You may not be aware of it, but as a cyclist you’re constantly being clocked by the Bike Style Police – best don the glam rags.
If, next time you’re riding your bike, you notice a fellow cyclist eyeing you up, it could be for many reasons other than your obviously impressive pedalling technique. The chances are, however, that you’ve been clocked by the Bike Style Police (BSP).
If you’re relatively new to cycling you may not be aware of them, but the BSP are a permanent fixture of the weekend and commuting peloton. Between them, they set the rules for how we should look on a bike and have formed many unwritten rules, which we advise cyclists everywhere to adhere to if they want to avoid disdainful looks and more than a few raised eyebrows.
Below is a collection of just some of those rules.*
No to Dayglo
Regardless of the dangers you face, no matter the level of traffic, thou shalt not wear Dayglo. Dayglo is for old people or newbies. Or lollypop men. Next time the rain or night comes, reject that bright yellow jacket and select a figure-hugging, understated, stealth number instead. If you must wear clothing that allows other road users to see you, make it white.
If the Dayglo is part of retro team-replica jersey designs. Retro jerseys are absolutely forgiven.
Riders must wear at least one item of Italian-made clothing. The item should be immediately recognisable as Italian, which means a fancy brand or the Italian flag in plain view. Do not, under any circumstances, wear non-Italian clothing which is pretending to be Italian. Mama Mia.
If you’re familiar with the pro-peloton, you’ll know what arm warmers are. They are, essentially, tubes of material which can be worn over the arms, to convert short-sleeved jerseys into long to protect against the early morning – or high mountain – cold. The main advantage for pro-riders is that they provide a great deal of flexibility, allowing riders to manage a greater range of temperatures and conditions. The main advantage for us less-professional riders is that they look cool.
Note: there is nothing cooler than riding through the city with arm warmers rolled down to the wrists. Preferably white arm warmers. And Italian. Leg or knee warmers look silly when rolled down.
Team kit, no
Thou shalt only wear team kit if thou is professional – a rule with particular resonance when it comes to Sky kit.

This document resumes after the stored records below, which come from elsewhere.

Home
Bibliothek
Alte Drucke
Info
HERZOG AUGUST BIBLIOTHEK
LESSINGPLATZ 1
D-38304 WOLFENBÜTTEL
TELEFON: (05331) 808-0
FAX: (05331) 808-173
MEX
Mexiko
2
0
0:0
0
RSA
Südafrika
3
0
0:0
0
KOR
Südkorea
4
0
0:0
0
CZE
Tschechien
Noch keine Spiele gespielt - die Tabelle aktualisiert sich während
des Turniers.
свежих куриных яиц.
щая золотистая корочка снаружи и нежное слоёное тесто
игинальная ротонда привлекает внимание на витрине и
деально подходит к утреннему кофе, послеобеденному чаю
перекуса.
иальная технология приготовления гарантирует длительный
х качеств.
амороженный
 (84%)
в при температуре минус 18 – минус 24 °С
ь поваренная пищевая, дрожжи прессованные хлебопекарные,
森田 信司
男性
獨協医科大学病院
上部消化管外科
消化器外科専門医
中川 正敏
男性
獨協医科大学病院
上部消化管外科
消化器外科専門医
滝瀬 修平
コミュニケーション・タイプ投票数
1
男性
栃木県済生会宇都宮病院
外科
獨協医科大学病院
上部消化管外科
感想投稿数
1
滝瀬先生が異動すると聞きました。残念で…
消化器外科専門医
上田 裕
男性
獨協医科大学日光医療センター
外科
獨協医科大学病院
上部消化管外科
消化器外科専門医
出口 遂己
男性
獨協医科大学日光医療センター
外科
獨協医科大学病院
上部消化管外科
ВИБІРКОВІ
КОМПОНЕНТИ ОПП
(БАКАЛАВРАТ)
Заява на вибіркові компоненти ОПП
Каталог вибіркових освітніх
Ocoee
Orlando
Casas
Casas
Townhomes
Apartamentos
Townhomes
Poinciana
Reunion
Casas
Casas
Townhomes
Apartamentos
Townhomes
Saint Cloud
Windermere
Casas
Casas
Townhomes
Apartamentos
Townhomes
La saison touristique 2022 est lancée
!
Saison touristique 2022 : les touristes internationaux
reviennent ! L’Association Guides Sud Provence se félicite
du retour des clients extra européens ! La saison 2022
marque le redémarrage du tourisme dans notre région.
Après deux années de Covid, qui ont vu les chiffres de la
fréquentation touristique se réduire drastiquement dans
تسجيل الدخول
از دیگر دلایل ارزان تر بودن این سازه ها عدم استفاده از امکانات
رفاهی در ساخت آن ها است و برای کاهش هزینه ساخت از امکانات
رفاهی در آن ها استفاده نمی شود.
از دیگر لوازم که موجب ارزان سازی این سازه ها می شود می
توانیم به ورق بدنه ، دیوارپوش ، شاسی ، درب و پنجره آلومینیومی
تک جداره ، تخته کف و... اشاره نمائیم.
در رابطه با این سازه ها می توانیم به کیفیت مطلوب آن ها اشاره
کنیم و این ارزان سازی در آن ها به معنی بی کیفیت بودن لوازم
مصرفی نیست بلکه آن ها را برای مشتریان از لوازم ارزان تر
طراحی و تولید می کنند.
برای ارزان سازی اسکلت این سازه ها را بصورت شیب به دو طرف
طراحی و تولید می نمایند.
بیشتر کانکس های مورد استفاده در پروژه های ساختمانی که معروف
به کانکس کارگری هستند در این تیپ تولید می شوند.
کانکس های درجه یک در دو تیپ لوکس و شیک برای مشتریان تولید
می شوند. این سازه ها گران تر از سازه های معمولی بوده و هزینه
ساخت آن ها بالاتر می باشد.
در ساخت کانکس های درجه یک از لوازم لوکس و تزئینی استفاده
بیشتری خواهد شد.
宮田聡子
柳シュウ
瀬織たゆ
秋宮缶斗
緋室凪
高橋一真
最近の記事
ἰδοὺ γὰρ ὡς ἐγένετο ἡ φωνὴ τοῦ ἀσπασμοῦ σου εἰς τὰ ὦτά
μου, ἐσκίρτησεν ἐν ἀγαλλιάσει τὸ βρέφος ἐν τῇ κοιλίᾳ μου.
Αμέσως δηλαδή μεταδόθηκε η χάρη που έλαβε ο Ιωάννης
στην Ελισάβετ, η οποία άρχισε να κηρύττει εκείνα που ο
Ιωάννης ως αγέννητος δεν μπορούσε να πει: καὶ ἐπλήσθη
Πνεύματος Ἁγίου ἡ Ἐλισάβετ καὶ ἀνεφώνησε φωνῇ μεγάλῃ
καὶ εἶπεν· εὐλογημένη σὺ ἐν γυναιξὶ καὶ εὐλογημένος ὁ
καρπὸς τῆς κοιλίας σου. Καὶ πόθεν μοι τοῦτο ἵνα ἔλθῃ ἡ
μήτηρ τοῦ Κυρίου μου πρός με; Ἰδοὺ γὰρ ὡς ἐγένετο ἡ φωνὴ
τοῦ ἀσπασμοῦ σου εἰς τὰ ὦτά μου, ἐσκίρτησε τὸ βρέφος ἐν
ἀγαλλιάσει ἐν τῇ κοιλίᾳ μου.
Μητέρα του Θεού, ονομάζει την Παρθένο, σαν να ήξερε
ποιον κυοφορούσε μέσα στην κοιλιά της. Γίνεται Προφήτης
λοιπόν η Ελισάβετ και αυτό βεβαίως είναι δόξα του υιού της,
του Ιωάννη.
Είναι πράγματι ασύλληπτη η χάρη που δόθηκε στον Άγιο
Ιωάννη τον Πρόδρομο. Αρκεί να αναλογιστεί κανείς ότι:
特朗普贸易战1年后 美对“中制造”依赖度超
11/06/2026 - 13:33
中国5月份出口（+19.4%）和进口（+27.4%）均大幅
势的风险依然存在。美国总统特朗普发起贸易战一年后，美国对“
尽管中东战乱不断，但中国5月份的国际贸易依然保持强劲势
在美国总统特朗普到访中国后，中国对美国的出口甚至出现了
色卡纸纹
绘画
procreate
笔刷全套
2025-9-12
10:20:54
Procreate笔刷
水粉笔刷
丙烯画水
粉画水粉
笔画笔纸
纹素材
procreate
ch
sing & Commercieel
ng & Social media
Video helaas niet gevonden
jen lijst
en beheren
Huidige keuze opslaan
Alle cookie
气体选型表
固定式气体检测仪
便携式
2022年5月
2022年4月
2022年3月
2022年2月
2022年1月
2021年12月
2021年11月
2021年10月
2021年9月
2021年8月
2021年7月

One unfortunate by-product of the increasing popularity of cycling is the increasing spread of Sky riders. You may as well wear a big hat saying “I’m a newbie”. Anyone wearing team kit is likely to receive comments along the lines of, “you must be quick” or something equally hilarious.
If you must wear team kit (God forbid), under no circumstances wear matching shorts. We won’t even go there.
If the team kit is a retro team-replica jersey.
Club kit, yes
While team kits are a major faux pas, club kit gains massive bonus points. Club kit demands respect and admiration from all other road users and looks stylish too. Again, full team kit with matching shorts is one step too far. The ideal look is club shorts worn with an understated, stealth, preferably Italian jersey.
Baggy clothing on a bike are for amateurs and old ladies only.
Three-day growth (men only)
Everyone knows that it takes a huge amount of energy for the human body to grow that initial facial hair following a night’s grooming. It makes complete physiological sense to refrain from shaving for at least two, preferably three days before a big ride. Your performance will be greatly enhanced and other knowledgeable cyclists will respect you.
In this short article, we have merely scratched the surface of the myriad unwritten rules that the BSP are constantly monitoring.
Break them at your peril; don Dayglo only if you embrace ridicule.
Instead, follow them and enjoy a happy, enlightening and stylish riding experience.